WORK ORDER — Which of the lines below include "none"? Each one should be copied out.

Records from a dataset —
==================================================

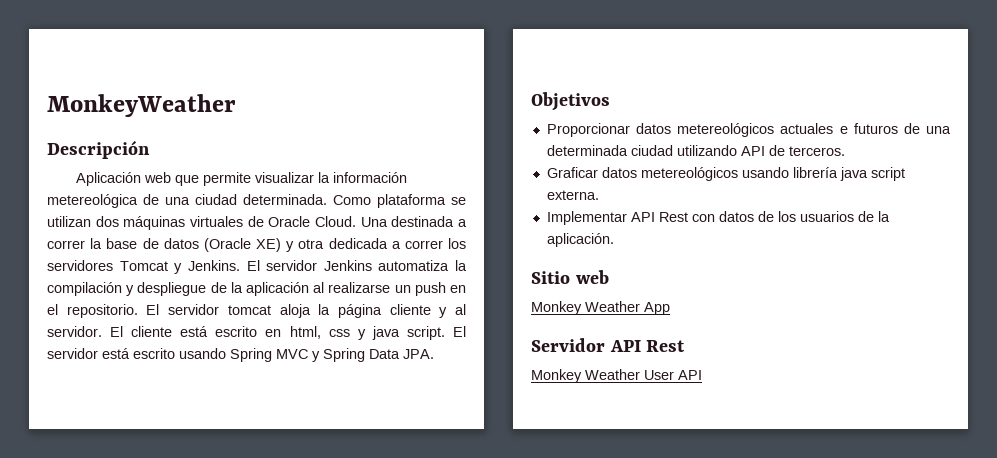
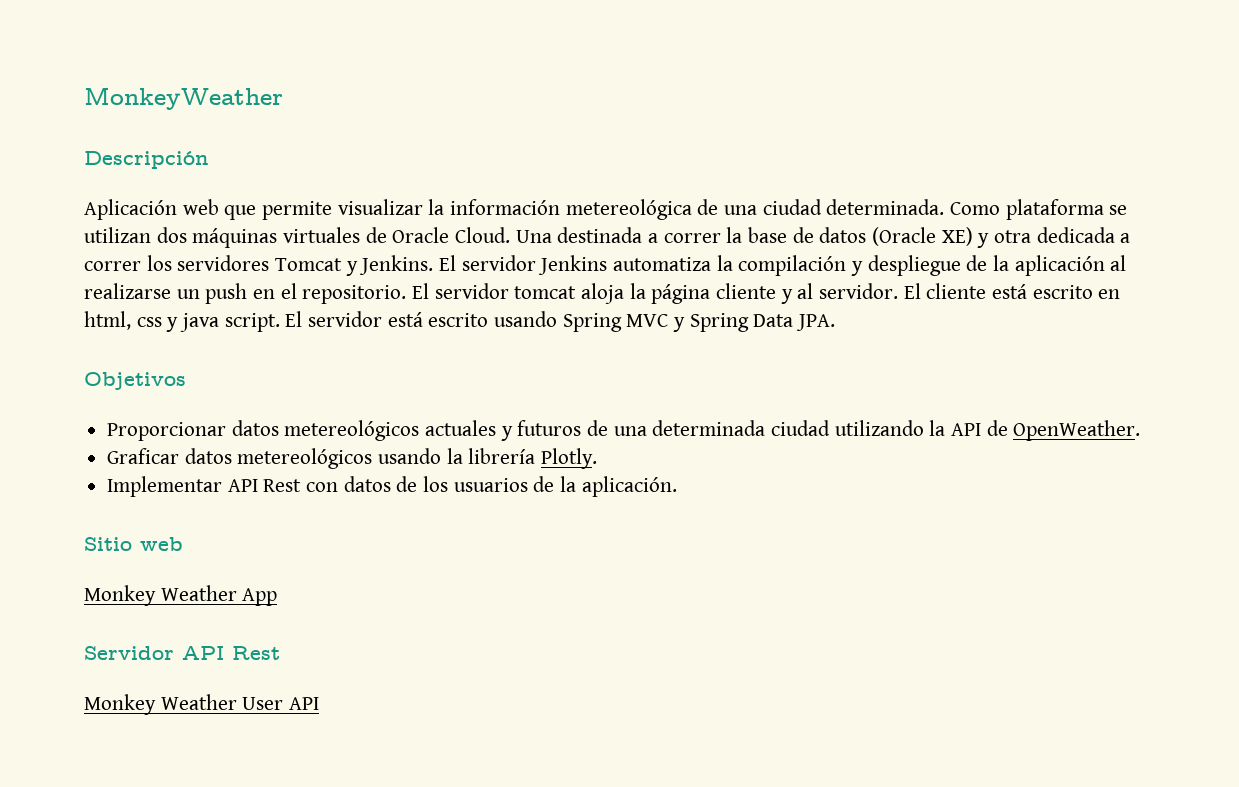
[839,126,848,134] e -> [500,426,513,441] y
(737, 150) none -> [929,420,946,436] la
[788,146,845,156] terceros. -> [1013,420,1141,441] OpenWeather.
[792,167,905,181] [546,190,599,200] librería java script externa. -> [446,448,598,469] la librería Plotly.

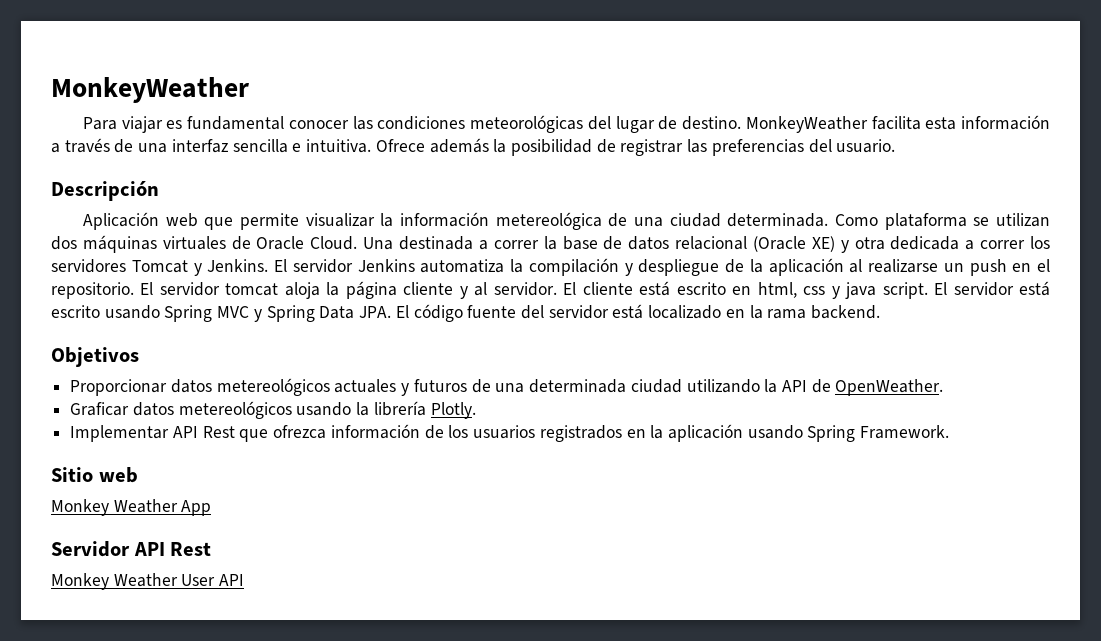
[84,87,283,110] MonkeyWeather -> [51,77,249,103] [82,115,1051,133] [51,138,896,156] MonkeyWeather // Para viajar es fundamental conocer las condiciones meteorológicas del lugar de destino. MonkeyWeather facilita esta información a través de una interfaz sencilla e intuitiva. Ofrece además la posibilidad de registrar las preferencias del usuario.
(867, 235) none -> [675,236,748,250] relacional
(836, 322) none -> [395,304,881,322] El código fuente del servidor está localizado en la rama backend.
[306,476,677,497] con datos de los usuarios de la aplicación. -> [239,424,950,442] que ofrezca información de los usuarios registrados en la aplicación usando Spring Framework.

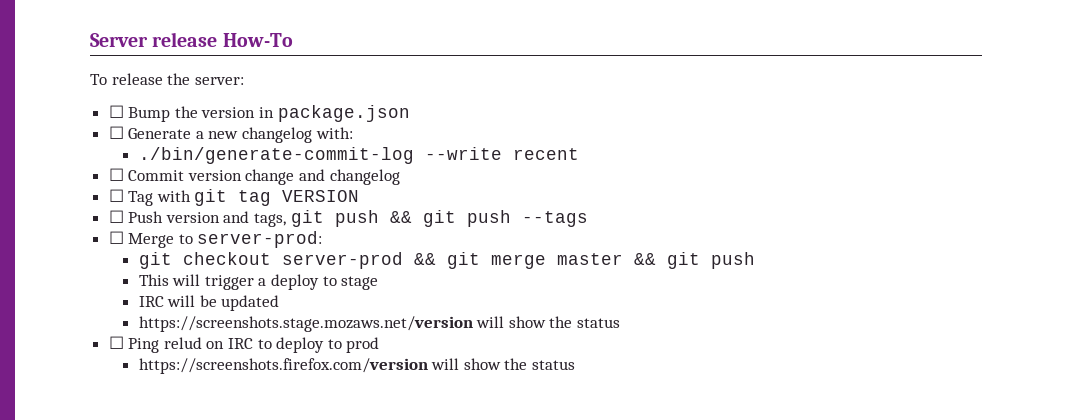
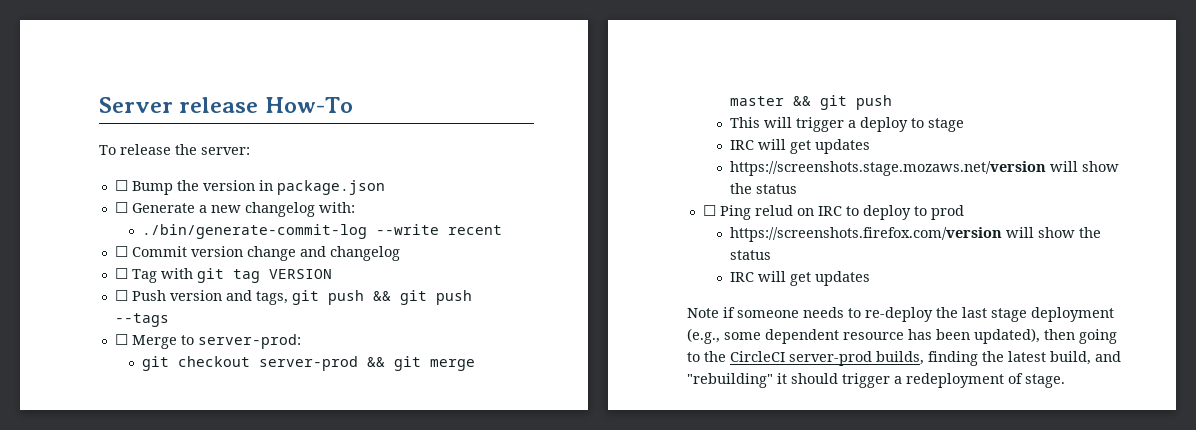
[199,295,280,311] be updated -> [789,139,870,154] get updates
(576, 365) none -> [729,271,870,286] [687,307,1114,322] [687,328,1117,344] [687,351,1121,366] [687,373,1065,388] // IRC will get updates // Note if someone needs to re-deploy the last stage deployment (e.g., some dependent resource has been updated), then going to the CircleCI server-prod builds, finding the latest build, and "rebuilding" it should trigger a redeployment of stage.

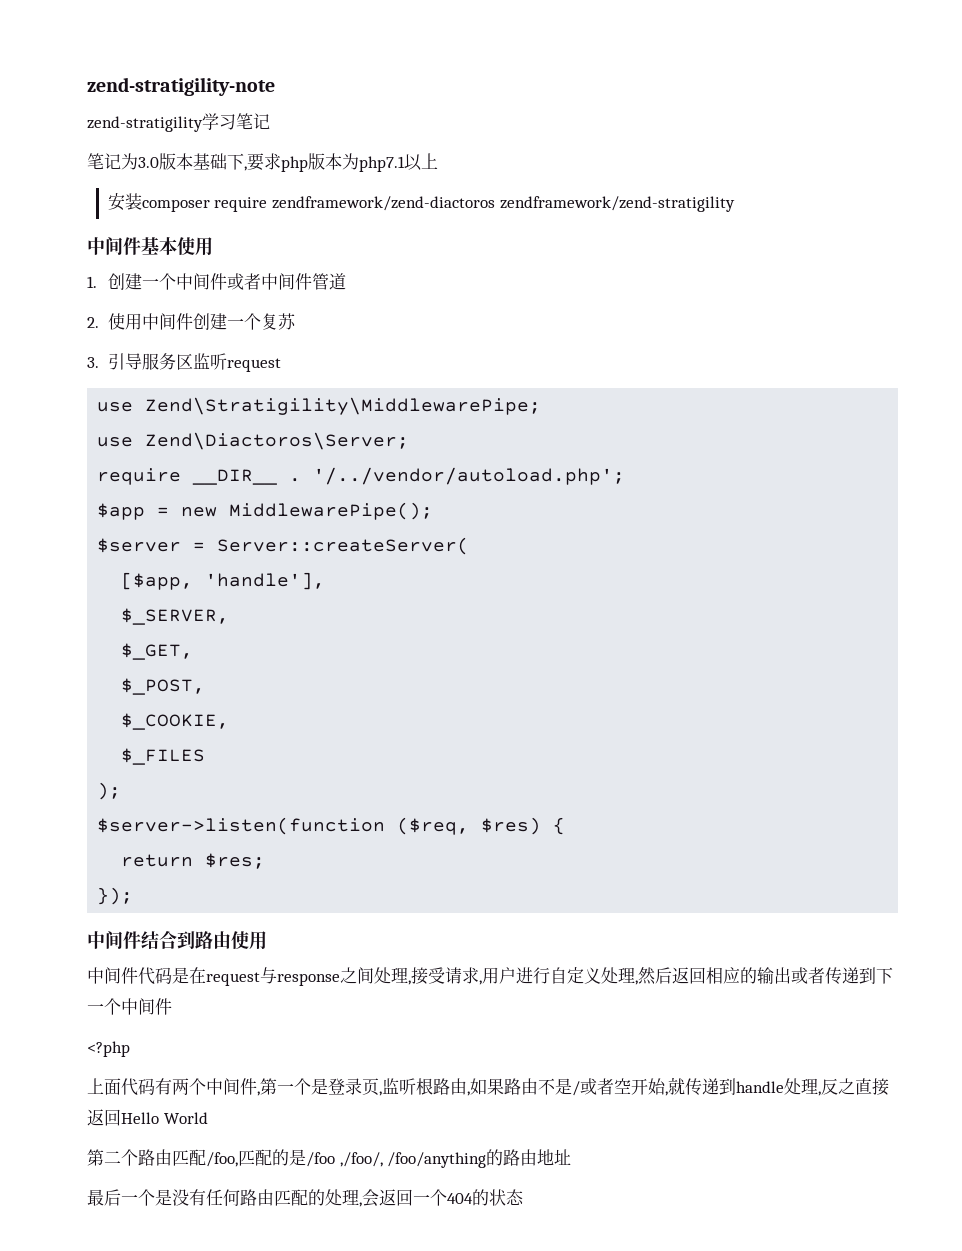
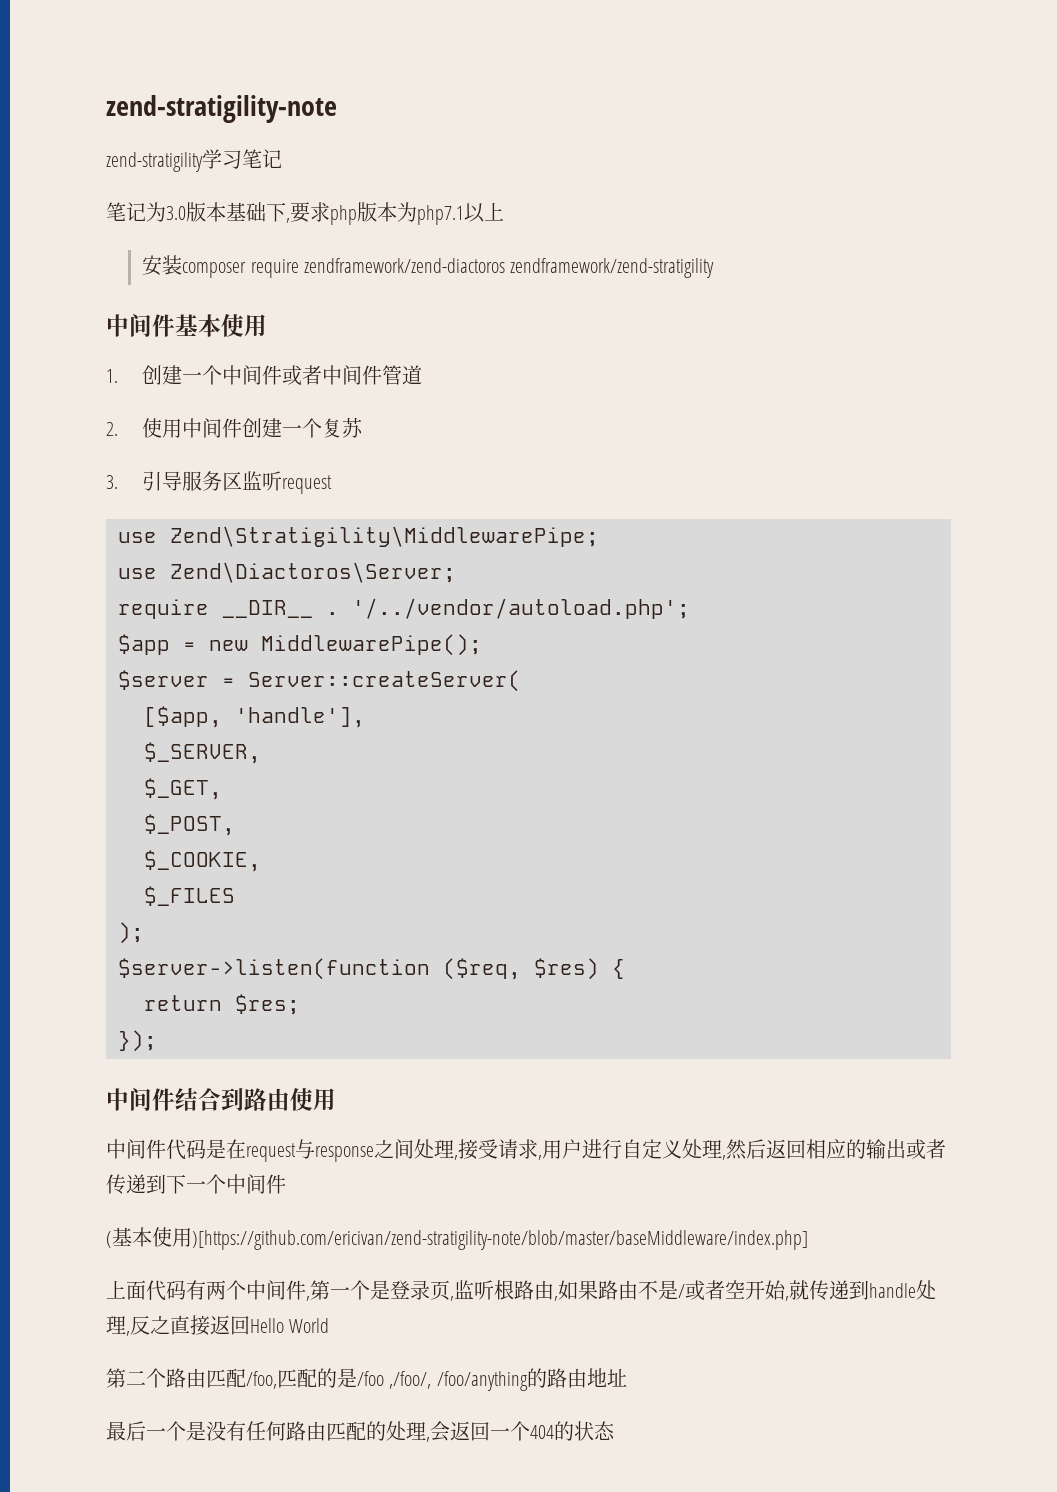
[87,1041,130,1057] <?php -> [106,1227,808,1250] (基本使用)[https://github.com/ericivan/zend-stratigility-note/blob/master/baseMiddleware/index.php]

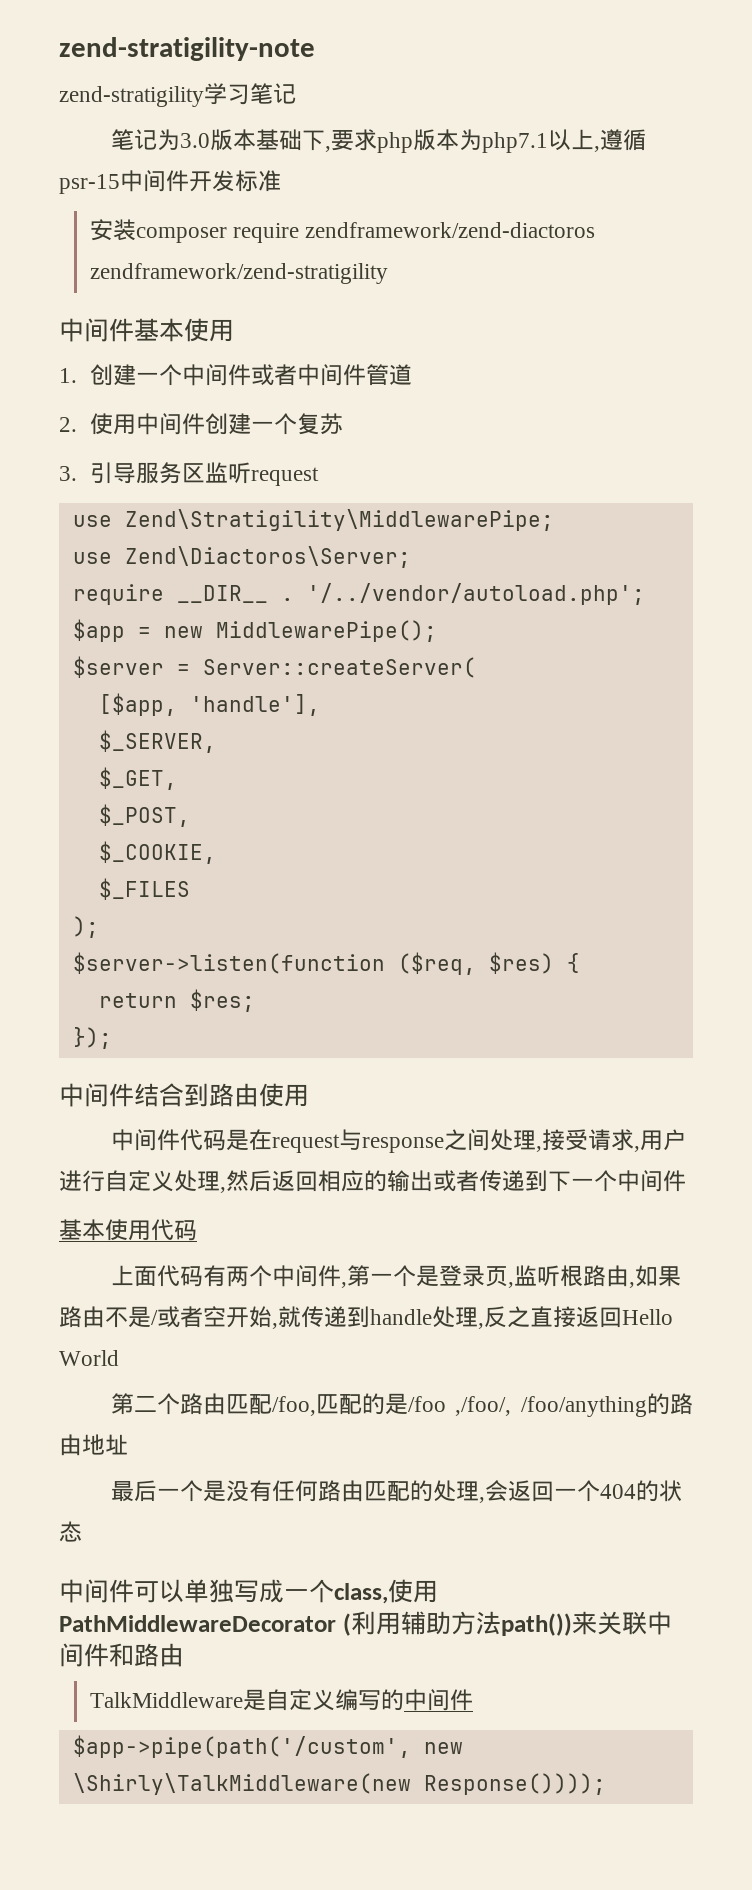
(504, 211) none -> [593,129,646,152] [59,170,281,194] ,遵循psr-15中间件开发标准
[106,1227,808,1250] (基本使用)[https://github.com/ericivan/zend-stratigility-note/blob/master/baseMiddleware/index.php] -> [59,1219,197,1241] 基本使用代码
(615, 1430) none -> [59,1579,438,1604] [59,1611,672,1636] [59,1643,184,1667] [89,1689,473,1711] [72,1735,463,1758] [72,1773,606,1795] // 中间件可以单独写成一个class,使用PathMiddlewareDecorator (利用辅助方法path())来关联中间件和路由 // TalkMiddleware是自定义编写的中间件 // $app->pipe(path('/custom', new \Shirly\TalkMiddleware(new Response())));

==================================================

OUTPUT FOR THIS EXERCISE —
(737, 150) none -> [929,420,946,436] la
(867, 235) none -> [675,236,748,250] relacional
(836, 322) none -> [395,304,881,322] El código fuente del servidor está localizado en la rama backend.
(576, 365) none -> [729,271,870,286] [687,307,1114,322] [687,328,1117,344] [687,351,1121,366] [687,373,1065,388] // IRC will get updates // Note if someone needs to re-deploy the last stage deployment (e.g., some dependent resource has been updated), then going to the CircleCI server-prod builds, finding the latest build, and "rebuilding" it should trigger a redeployment of stage.
(504, 211) none -> [593,129,646,152] [59,170,281,194] ,遵循psr-15中间件开发标准
(615, 1430) none -> [59,1579,438,1604] [59,1611,672,1636] [59,1643,184,1667] [89,1689,473,1711] [72,1735,463,1758] [72,1773,606,1795] // 中间件可以单独写成一个class,使用PathMiddlewareDecorator (利用辅助方法path())来关联中间件和路由 // TalkMiddleware是自定义编写的中间件 // $app->pipe(path('/custom', new \Shirly\TalkMiddleware(new Response())));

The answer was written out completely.